Yang Harus Dikerjakan
**A.** Tentukan apakah setiap pernyataan berikut sesuai dengan kutipan tentang sikap DPR terhadap pelibatan TNI di KPK. Jawab ya atau tidak untuk masing-masing, lalu kutip kata-kata penentunya persis dari kutipan: (i) Fahri Hamzah menjabat Wakil Ketua DPR. (ii) Fahri ditemui di gedung KPK. (iii) Menurut Fahri, selama ini masyarakat memilih percaya Polri.
**B.** Ambil bagian kutipan tanpa perubahan apa pun. Mulailah pada kata-kata "Menurut dia, cara" dan berhentilah setelah "hukum selama ini.".

REPUBLIKA.CO.ID, JAKARTA -- Dewan Perwakilan Rakyat (DPR) RI menolak k-eras pelibatan prajurit militer dalam struktur jabatan di Komisi Pemberantasan Korupsi (KPK). Wakil Ketua DPR, Fahri Hamzah menegaskan, prajurit tentara nasional tak dibolehkan ikut campur dalam penindakan pidana korupsi.
Menurut dia, cara pikir pejabat KPK melanggar undang-undang jika melibatkan TNI dalam menjalankan fungsi pemberantasan korupsi. Semakin inkonstitusional, jika KPK merekrut TNI untuk dijadikan penyidik di komisi antirasuah itu.
"Di mana kita menemukan dasar konstitusinya? Ini idenya yang tidak-tidak," kata Fahri saat ditemui di gedung MPR/DPR RI, Jakarta, Jumat (8/5). Politikus dari fraksi Keadilan Sejahtera (PKS) ini pun curiga, perekrutan prajurit militer oleh KPK itu punya tabiat tak betul.
Dikatakan Fahri, rivalitas pemberantasan korupsi tiga lembaga penegak hukum membuktikan ketimpangan nilai. Paling kentara antara KPK dan Polri. Tapi selama ini, masyarakat memilih percaya KPK, meskipun dikatakan Fahri banyak kecacatan hukum selama ini.

Entri yang Diekstrak
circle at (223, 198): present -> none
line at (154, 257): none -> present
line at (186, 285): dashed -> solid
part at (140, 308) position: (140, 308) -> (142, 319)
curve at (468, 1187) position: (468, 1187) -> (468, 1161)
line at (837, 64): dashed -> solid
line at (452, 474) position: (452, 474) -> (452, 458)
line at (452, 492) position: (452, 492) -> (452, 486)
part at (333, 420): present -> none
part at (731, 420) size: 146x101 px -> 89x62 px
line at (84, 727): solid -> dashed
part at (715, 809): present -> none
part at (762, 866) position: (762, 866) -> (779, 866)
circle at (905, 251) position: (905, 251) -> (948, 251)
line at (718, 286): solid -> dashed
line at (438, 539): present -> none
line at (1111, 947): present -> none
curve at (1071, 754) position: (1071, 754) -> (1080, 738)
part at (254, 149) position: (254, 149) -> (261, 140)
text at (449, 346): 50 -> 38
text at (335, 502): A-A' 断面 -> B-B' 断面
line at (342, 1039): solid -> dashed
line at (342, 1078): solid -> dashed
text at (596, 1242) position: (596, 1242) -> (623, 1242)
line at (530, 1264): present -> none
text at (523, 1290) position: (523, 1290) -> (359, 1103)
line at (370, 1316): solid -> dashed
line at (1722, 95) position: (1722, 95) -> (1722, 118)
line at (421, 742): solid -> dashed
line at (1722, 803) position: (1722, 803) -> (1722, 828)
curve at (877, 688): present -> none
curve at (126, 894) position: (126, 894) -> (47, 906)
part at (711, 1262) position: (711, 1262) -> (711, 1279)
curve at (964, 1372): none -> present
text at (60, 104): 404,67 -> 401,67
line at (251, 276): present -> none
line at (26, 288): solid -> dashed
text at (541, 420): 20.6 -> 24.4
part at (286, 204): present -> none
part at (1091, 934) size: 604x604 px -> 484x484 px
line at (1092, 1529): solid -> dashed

Jawaban di Bawah
**A.**
(i) Ya. "Wakil Ketua DPR, Fahri Hamzah menegaskan"
(ii) Tidak. "kata Fahri saat ditemui di gedung MPR/DPR RI, Jakarta"
(iii) Tidak. "masyarakat memilih percaya KPK"

**B.**
Menurut dia, cara pikir pejabat KPK melanggar undang-undang jika melibatkan TNI dalam menjalankan fungsi pemberantasan korupsi. Semakin inkonstitusional, jika KPK merekrut TNI untuk dijadikan penyidik di komisi antirasuah itu.
"Di mana kita menemukan dasar konstitusinya? Ini idenya yang tidak-tidak," kata Fahri saat ditemui di gedung MPR/DPR RI, Jakarta, Jumat (8/5). Politikus dari fraksi Keadilan Sejahtera (PKS) ini pun curiga, perekrutan prajurit militer oleh KPK itu punya tabiat tak betul.
Dikatakan Fahri, rivalitas pemberantasan korupsi tiga lembaga penegak hukum membuktikan ketimpangan nilai. Paling kentara antara KPK dan Polri. Tapi selama ini, masyarakat memilih percaya KPK, meskipun dikatakan Fahri banyak kecacatan hukum selama ini.